Optimisation is concerned with methods for finding the ‘best’ option when one is faced with a huge range of possible options.
More formally, it deals with maximising (or minimising) a function of some decision variables, subject to various constraints. It is an inter-disciplinary field, lying at the interface between Operational Research, Computer Science and Applied Mathematics. Moreover, it has applications in many other fields, including Physics, Chemistry, Biology, Statistics, Engineering and Finance.
This research cluster focuses on discrete and non-linear optimisation, and the connections between them. Discrete (or combinatorial) optimisation is concerned with problems in which some or all of the decision variables are restricted to take values from a finite set. Non-linear optimisation, on the other hand, is concerned with continuous problems in which the objective function and/or constraints are non-linear. These two fields progressed largely independently in the past, but recently there has been increased interaction between them.

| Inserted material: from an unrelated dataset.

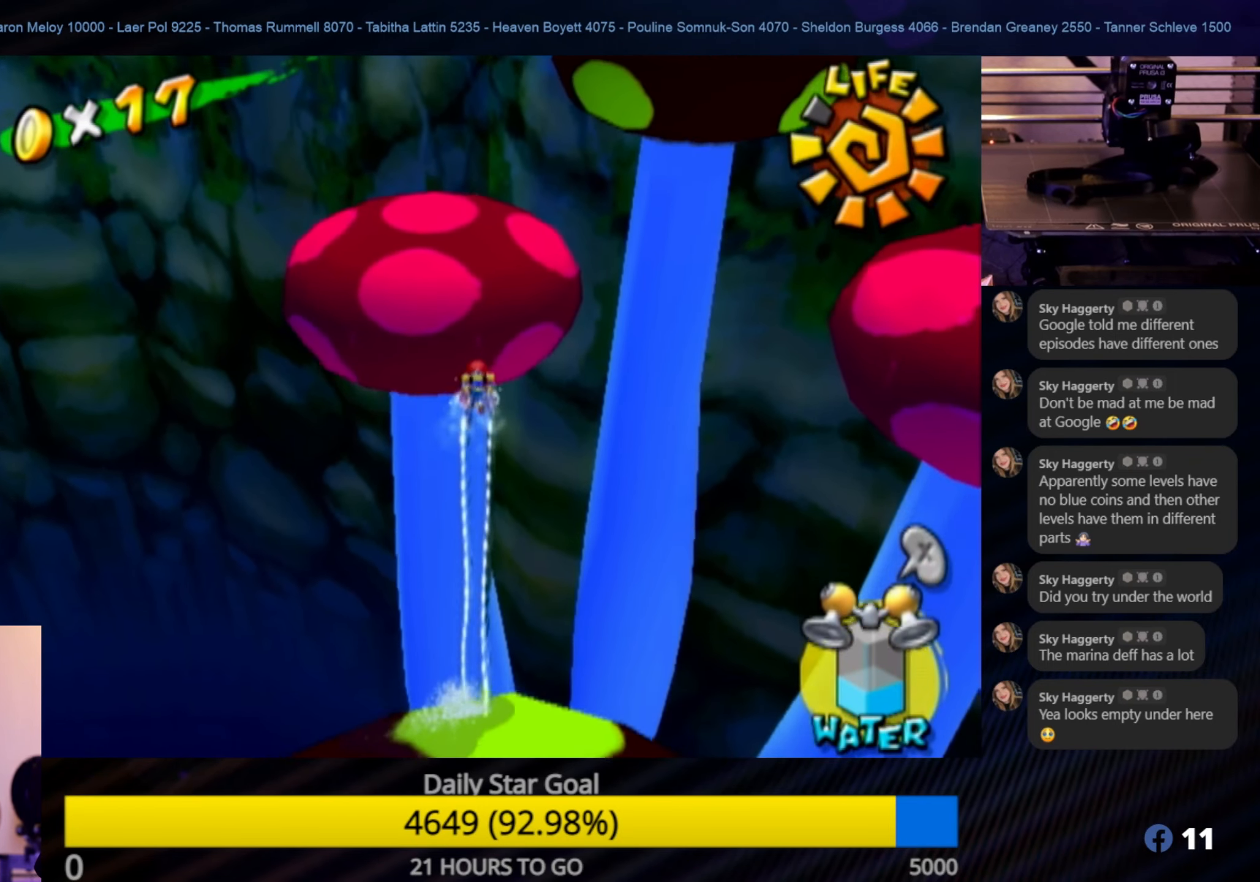
{"buttons": ["R1"], "left_stick": "up", "right_stick": "center", "events": [[250, "left_stick", "up"]]}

One topic being explored is the application of techniques from one field to problems in the other. There already exists a body of literature on the use of non-linear techniques (such as semi-definite programming or interior-point methods) to compute bounds for discrete problems. It seems however that more could be done in that direction. Perhaps more interestingly, it is possible to work in the reverse direction, applying discrete techniques (such as polyhedral theory or branch-and-cut) to continuous problems.
Another topic being explored is problems that have both discrete and non-linear aspects simultaneously. Such problems arise frequently, for example, in the utilities and process industries. (The figure below is an attempt to represent one such problem. The black lines represent linear constraints, the black dots represent feasible solutions, and the red ovals represent contour lines for a convex quadratic objective function.)
There are links between this research cluster and two other LANCS research clusters: the one on heuristic understanding, due to the fact that heuristics are often needed to solve large-scale optimisation problems, and the one on stochastic modelling, since some stochastic optimisation problems can, under certain assumptions, be converted into discrete and/or nonlinear optimisation problems.